Material supplied:
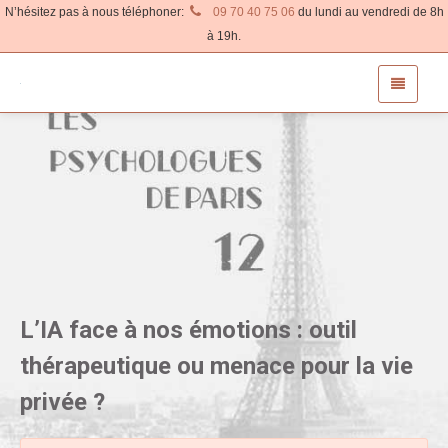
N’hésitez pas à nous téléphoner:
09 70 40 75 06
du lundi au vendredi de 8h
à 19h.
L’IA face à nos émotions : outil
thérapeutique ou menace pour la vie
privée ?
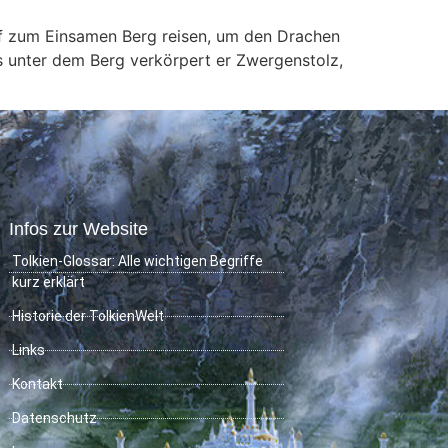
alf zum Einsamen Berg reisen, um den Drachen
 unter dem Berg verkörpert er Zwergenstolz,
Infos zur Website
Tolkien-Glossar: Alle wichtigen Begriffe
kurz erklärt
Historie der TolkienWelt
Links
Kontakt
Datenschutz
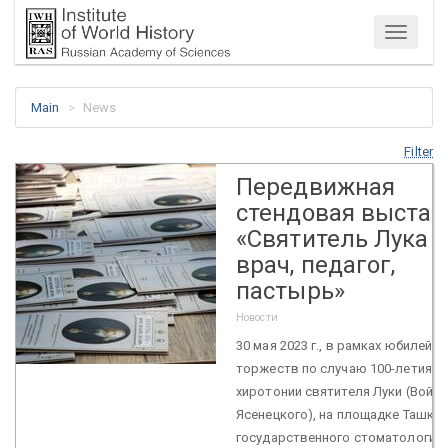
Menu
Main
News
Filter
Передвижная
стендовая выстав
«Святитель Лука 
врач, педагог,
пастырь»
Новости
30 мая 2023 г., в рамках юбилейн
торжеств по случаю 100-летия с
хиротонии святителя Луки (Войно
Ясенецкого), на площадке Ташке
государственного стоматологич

* * *

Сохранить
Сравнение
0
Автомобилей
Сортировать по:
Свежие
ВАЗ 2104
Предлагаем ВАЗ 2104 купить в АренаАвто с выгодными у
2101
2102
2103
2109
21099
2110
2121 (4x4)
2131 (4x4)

What to do:
Scan the entries above for the string "Berg" and copy each line that contains it.

Exercise response:
alf zum Einsamen Berg reisen, um den Drachen
 unter dem Berg verkörpert er Zwergenstolz,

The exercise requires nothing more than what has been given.